Score: 6.4, Published: 2024-02-13
DOI: 10.1101/2024.02.09.579678
Inflammatory Bowel Disease (IBD) is a chronic and often debilitating autoinflammatory condition, with an increasing incidence in children. Standard-of-care therapies lead to sustained transmural healing and clinical remission in fewer than one-third of patients. For children, TNF inhibition remains the only FDA-approved biologic therapy, providing an even greater urgency to understanding mechanisms of response. Genome-wide association studies (GWAS) have identified 418 independent genetic risk loci contributing to IBD, yet the majority are noncoding and their mechanisms of action are difficult to decipher. If causal, they likely alter transcription factor (TF) binding and downstream gene expression in particular cell types and contexts. To bridge this knowledge gap, we built a novel resource: multiome-seq (tandem single-nuclei (sn)RNA-seq and chromatin accessibility (snATAC)-seq) of intestinal tissue from pediatric IBD patients, where anti-TNF response was defined by endoscopic healing. From the snATAC-seq data, we generated a first-time atlas of chromatin accessibility (putative regulatory elements) for diverse intestinal cell types in the context of IBD. For cell types/contexts mediating genetic risk, we reasoned that accessible chromatin will co-localize with genetic disease risk loci. We systematically tested for significant co-localization of our chromatin accessibility maps and risk variants for 758 GWAS traits.

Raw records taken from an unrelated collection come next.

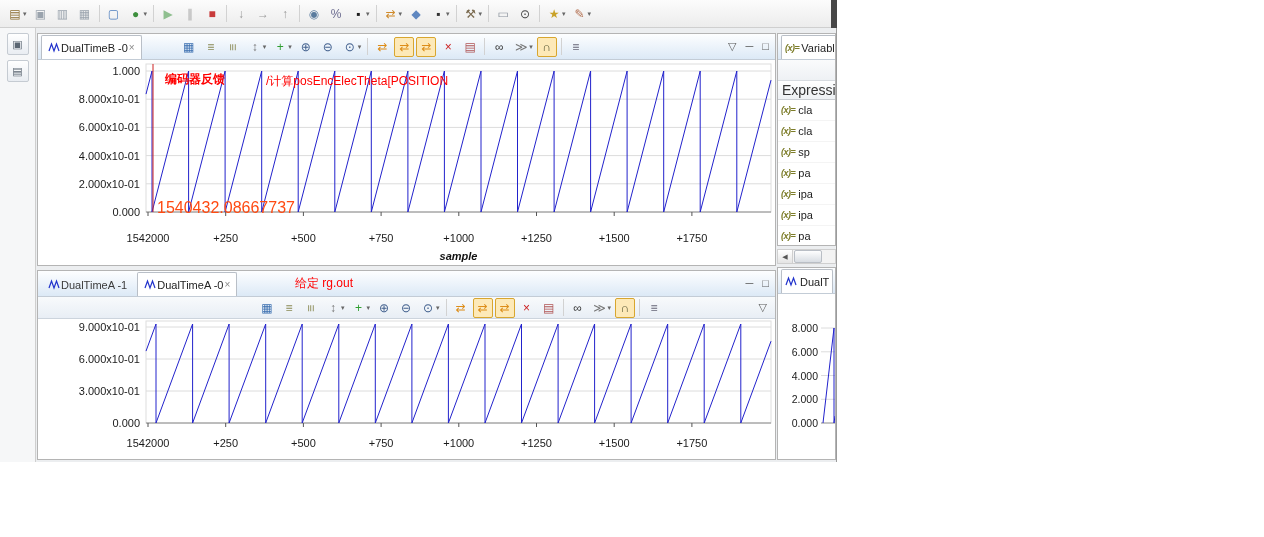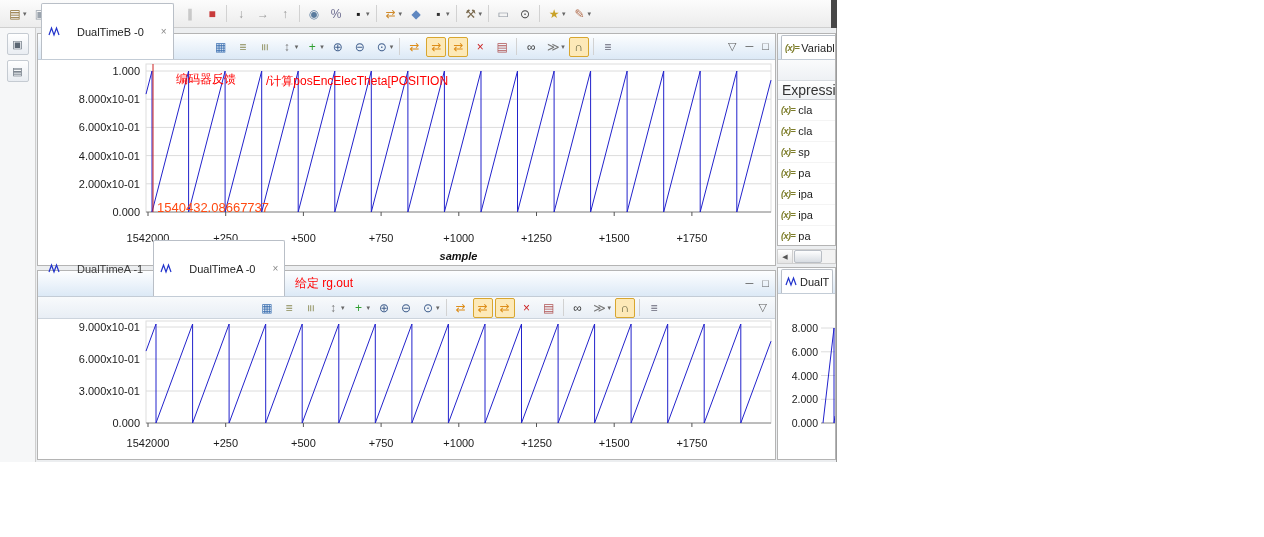--- a/index.html
+++ b/index.html
@@ -39,7 +39,7 @@
   
   .tabbar{position:relative;height:25px;display:flex;align-items:flex-end;white-space:nowrap;
        background:linear-gradient(#fdfeff,#dce9f6);border-bottom:1px solid #c3ccd6;}
-  .tab{height:23px;display:flex;align-items:center;gap:16px;padding:16px 6px;margin-left:3px;
+  .tab{height:23px;display:flex;align-items:center;gap:0;padding:0 6px;margin-left:3px;
        border:1px solid #b9bfc7;border-bottom:none;border-radius:2px 2px 0 0;background:#fff;color:#222;}
   .tab.inactive{background:transparent;border-color:transparent;color:#3a3a3a;margin-top:40px;}
   .tab .close{color:#888;font-size:10px;margin-left:1px;}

Globally, genetic risk variants for IBD, autoimmune and inflammatory diseases are enriched in accessible chromatin of immune populations, while other traits (e.g., colorectal cancer, metabolic) are enriched in epithelial and stromal populations. This resource opens new avenues to uncover the complex molecular and cellular mechanisms mediating genetic disease risk.